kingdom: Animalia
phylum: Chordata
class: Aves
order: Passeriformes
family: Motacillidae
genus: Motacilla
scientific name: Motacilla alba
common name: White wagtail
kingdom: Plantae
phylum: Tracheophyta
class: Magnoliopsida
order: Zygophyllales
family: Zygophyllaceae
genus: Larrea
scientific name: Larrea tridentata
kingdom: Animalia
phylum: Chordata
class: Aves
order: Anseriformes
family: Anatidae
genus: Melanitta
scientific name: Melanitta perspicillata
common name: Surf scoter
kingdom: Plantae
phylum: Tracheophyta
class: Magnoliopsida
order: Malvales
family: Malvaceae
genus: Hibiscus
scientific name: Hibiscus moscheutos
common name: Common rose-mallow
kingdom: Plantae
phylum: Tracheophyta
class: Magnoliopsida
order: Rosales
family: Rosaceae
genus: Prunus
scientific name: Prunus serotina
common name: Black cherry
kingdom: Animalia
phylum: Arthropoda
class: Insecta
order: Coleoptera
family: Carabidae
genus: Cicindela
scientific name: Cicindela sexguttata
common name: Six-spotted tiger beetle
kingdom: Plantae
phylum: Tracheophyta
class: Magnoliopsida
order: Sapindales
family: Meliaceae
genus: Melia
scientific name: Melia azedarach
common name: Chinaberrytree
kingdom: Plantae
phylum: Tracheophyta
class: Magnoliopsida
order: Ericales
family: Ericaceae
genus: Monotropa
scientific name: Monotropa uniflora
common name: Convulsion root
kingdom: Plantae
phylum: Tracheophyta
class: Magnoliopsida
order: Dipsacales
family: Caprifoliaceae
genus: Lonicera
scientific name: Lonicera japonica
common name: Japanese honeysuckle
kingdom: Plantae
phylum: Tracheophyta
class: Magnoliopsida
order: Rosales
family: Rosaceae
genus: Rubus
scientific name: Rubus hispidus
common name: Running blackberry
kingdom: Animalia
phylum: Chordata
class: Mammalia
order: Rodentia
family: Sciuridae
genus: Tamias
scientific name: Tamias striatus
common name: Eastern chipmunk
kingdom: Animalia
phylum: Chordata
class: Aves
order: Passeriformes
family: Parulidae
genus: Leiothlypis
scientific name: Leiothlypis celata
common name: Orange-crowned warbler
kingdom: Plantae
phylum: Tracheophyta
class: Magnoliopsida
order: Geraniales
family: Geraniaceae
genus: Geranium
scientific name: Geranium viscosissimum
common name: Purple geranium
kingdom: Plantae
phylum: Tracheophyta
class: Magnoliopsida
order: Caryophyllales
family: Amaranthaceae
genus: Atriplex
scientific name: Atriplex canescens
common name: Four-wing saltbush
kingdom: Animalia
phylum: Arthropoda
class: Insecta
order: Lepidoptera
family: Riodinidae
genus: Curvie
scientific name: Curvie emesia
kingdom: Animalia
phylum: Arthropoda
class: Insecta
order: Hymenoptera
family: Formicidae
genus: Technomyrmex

────────────────

▶ _WRITTEN TASK_
Recast every line from all the rows above as a Markdown table with two columns, No. and Line, numbering the lines in order and leaving out any blank lines.

▶ _EXERCISE SOLUTION_
| No. | Line |
|---|---|
| 1 | kingdom: Animalia |
| 2 | phylum: Chordata |
| 3 | class: Aves |
| 4 | order: Passeriformes |
| 5 | family: Motacillidae |
| 6 | genus: Motacilla |
| 7 | scientific name: Motacilla alba |
| 8 | common name: White wagtail |
| 9 | kingdom: Plantae |
| 10 | phylum: Tracheophyta |
| 11 | class: Magnoliopsida |
| 12 | order: Zygophyllales |
| 13 | family: Zygophyllaceae |
| 14 | genus: Larrea |
| 15 | scientific name: Larrea tridentata |
| 16 | kingdom: Animalia |
| 17 | phylum: Chordata |
| 18 | class: Aves |
| 19 | order: Anseriformes |
| 20 | family: Anatidae |
| 21 | genus: Melanitta |
| 22 | scientific name: Melanitta perspicillata |
| 23 | common name: Surf scoter |
| 24 | kingdom: Plantae |
| 25 | phylum: Tracheophyta |
| 26 | class: Magnoliopsida |
| 27 | order: Malvales |
| 28 | family: Malvaceae |
| 29 | genus: Hibiscus |
| 30 | scientific name: Hibiscus moscheutos |
| 31 | common name: Common rose-mallow |
| 32 | kingdom: Plantae |
| 33 | phylum: Tracheophyta |
| 34 | class: Magnoliopsida |
| 35 | order: Rosales |
| 36 | family: Rosaceae |
| 37 | genus: Prunus |
| 38 | scientific name: Prunus serotina |
| 39 | common name: Black cherry |
| 40 | kingdom: Animalia |
| 41 | phylum: Arthropoda |
| 42 | class: Insecta |
| 43 | order: Coleoptera |
| 44 | family: Carabidae |
| 45 | genus: Cicindela |
| 46 | scientific name: Cicindela sexguttata |
| 47 | common name: Six-spotted tiger beetle |
| 48 | kingdom: Plantae |
| 49 | phylum: Tracheophyta |
| 50 | class: Magnoliopsida |
| 51 | order: Sapindales |
| 52 | family: Meliaceae |
| 53 | genus: Melia |
| 54 | scientific name: Melia azedarach |
| 55 | common name: Chinaberrytree |
| 56 | kingdom: Plantae |
| 57 | phylum: Tracheophyta |
| 58 | class: Magnoliopsida |
| 59 | order: Ericales |
| 60 | family: Ericaceae |
| 61 | genus: Monotropa |
| 62 | scientific name: Monotropa uniflora |
| 63 | common name: Convulsion root |
| 64 | kingdom: Plantae |
| 65 | phylum: Tracheophyta |
| 66 | class: Magnoliopsida |
| 67 | order: Dipsacales |
| 68 | family: Caprifoliaceae |
| 69 | genus: Lonicera |
| 70 | scientific name: Lonicera japonica |
| 71 | common name: Japanese honeysuckle |
| 72 | kingdom: Plantae |
| 73 | phylum: Tracheophyta |
| 74 | class: Magnoliopsida |
| 75 | order: Rosales |
| 76 | family: Rosaceae |
| 77 | genus: Rubus |
| 78 | scientific name: Rubus hispidus |
| 79 | common name: Running blackberry |
| 80 | kingdom: Animalia |
| 81 | phylum: Chordata |
| 82 | class: Mammalia |
| 83 | order: Rodentia |
| 84 | family: Sciuridae |
| 85 | genus: Tamias |
| 86 | scientific name: Tamias striatus |
| 87 | common name: Eastern chipmunk |
| 88 | kingdom: Animalia |
| 89 | phylum: Chordata |
| 90 | class: Aves |
| 91 | order: Passeriformes |
| 92 | family: Parulidae |
| 93 | genus: Leiothlypis |
| 94 | scientific name: Leiothlypis celata |
| 95 | common name: Orange-crowned warbler |
| 96 | kingdom: Plantae |
| 97 | phylum: Tracheophyta |
| 98 | class: Magnoliopsida |
| 99 | order: Geraniales |
| 100 | family: Geraniaceae |
| 101 | genus: Geranium |
| 102 | scientific name: Geranium viscosissimum |
| 103 | common name: Purple geranium |
| 104 | kingdom: Plantae |
| 105 | phylum: Tracheophyta |
| 106 | class: Magnoliopsida |
| 107 | order: Caryophyllales |
| 108 | family: Amaranthaceae |
| 109 | genus: Atriplex |
| 110 | scientific name: Atriplex canescens |
| 111 | common name: Four-wing saltbush |
| 112 | kingdom: Animalia |
| 113 | phylum: Arthropoda |
| 114 | class: Insecta |
| 115 | order: Lepidoptera |
| 116 | family: Riodinidae |
| 117 | genus: Curvie |
| 118 | scientific name: Curvie emesia |
| 119 | kingdom: Animalia |
| 120 | phylum: Arthropoda |
| 121 | class: Insecta |
| 122 | order: Hymenoptera |
| 123 | family: Formicidae |
| 124 | genus: Technomyrmex |